INFORMATION SUPPLIED:

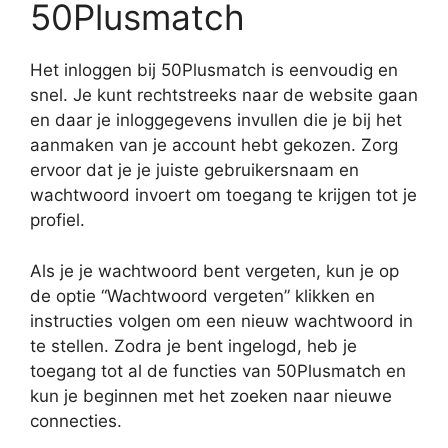
50Plusmatch
Het inloggen bij 50Plusmatch is eenvoudig en
snel. Je kunt rechtstreeks naar de website gaan
en daar je inloggegevens invullen die je bij het
aanmaken van je account hebt gekozen. Zorg
ervoor dat je je juiste gebruikersnaam en
wachtwoord invoert om toegang te krijgen tot je
profiel.
Als je je wachtwoord bent vergeten, kun je op
de optie “Wachtwoord vergeten” klikken en
instructies volgen om een nieuw wachtwoord in
te stellen. Zodra je bent ingelogd, heb je
toegang tot al de functies van 50Plusmatch en
kun je beginnen met het zoeken naar nieuwe
connecties.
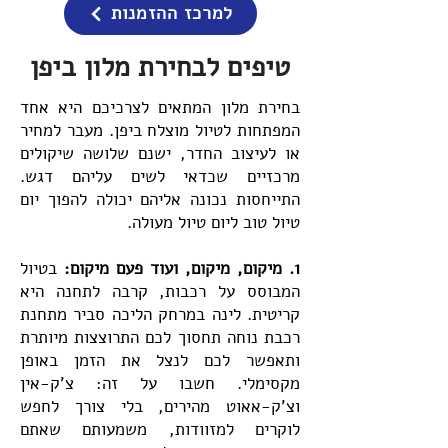
למרכז ההזמנות
טיפים לבחירת מלון ביפן
בחירת מלון המתאים לצרכיכם היא אחד
המפתחות לטיול מוצלח ביפן. מעבר למחיר
או לעיצוב החדר, ישנם שלושה שיקולים
מרכזיים שכדאי לשים עליהם דגש.
התייחסות נכונה אליהם יכולה להפוך יום
טיול טוב ליום טיול מעולה.
1. מיקום, מיקום, ועוד פעם מיקום:
בטיול
המבוסס על רכבות, קרבה לתחנה היא
קריטית. לינה במרחק הליכה סביר מתחנת
רכבת נוחה תחסוך לכם התרוצצות מיותרת
ותאפשר לכם לנצל את הזמן באופן
מקסימלי. חשבו על זה: צ'ק-אין
וצ'ק-אאוט מהירים, בלי צורך לחפש
לוקרים למזוודות, משמעותם שאתם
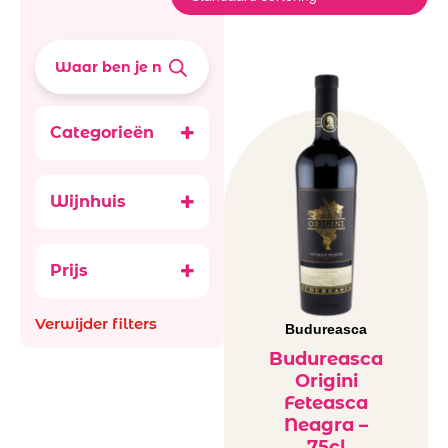
Categorieën
Promoties
Wijnen
Wijnhuis
Rode wijn
Budureasca
Roemenë
rood
Prijs
Rosé wijn
Roemenië
Verwijder filters
Budureasca
rosé
Witte wijn
Budureasca
Origini
Roemenië
Feteasca
wit
Neagra –
75cl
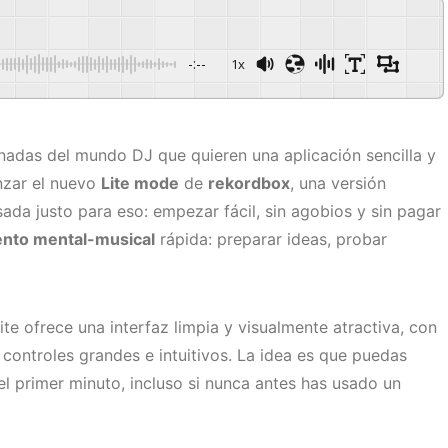
-:--
1x
onadas del mundo DJ que quieren una aplicación sencilla y
nzar el nuevo
Lite mode
de
rekordbox
, una versión
ada justo para eso: empezar fácil, sin agobios y sin pagar
nto mental-musical
rápida: preparar ideas, probar
ite ofrece una interfaz limpia y visualmente atractiva, con
 controles grandes e intuitivos. La idea es que puedas
el primer minuto, incluso si nunca antes has usado un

TASK DIRECTIONS: Set down every line of text from the records above, word for word and in the same order, leaving out the pictures.

RESPONSE BOX:
50Plusmatch
Het inloggen bij 50Plusmatch is eenvoudig en
snel. Je kunt rechtstreeks naar de website gaan
en daar je inloggegevens invullen die je bij het
aanmaken van je account hebt gekozen. Zorg
ervoor dat je je juiste gebruikersnaam en
wachtwoord invoert om toegang te krijgen tot je
profiel.
Als je je wachtwoord bent vergeten, kun je op
de optie “Wachtwoord vergeten” klikken en
instructies volgen om een nieuw wachtwoord in
te stellen. Zodra je bent ingelogd, heb je
toegang tot al de functies van 50Plusmatch en
kun je beginnen met het zoeken naar nieuwe
connecties.
למרכז ההזמנות
טיפים לבחירת מלון ביפן
בחירת מלון המתאים לצרכיכם היא אחד
המפתחות לטיול מוצלח ביפן. מעבר למחיר
או לעיצוב החדר, ישנם שלושה שיקולים
מרכזיים שכדאי לשים עליהם דגש.
התייחסות נכונה אליהם יכולה להפוך יום
טיול טוב ליום טיול מעולה.
1. מיקום, מיקום, ועוד פעם מיקום:
בטיול
המבוסס על רכבות, קרבה לתחנה היא
קריטית. לינה במרחק הליכה סביר מתחנת
רכבת נוחה תחסוך לכם התרוצצות מיותרת
ותאפשר לכם לנצל את הזמן באופן
מקסימלי. חשבו על זה: צ'ק-אין
וצ'ק-אאוט מהירים, בלי צורך לחפש
לוקרים למזוודות, משמעותם שאתם
Categorieën
Promoties
Wijnen
Wijnhuis
Rode wijn
Budureasca
Roemenë
rood
Prijs
Rosé wijn
Roemenië
Verwijder filters
Budureasca
rosé
Witte wijn
Budureasca
Origini
Roemenië
Feteasca
wit
Neagra –
75cl
-:--
1x
onadas del mundo DJ que quieren una aplicación sencilla y
nzar el nuevo
Lite mode
de
rekordbox
, una versión
ada justo para eso: empezar fácil, sin agobios y sin pagar
nto mental-musical
rápida: preparar ideas, probar
ite ofrece una interfaz limpia y visualmente atractiva, con
 controles grandes e intuitivos. La idea es que puedas
el primer minuto, incluso si nunca antes has usado un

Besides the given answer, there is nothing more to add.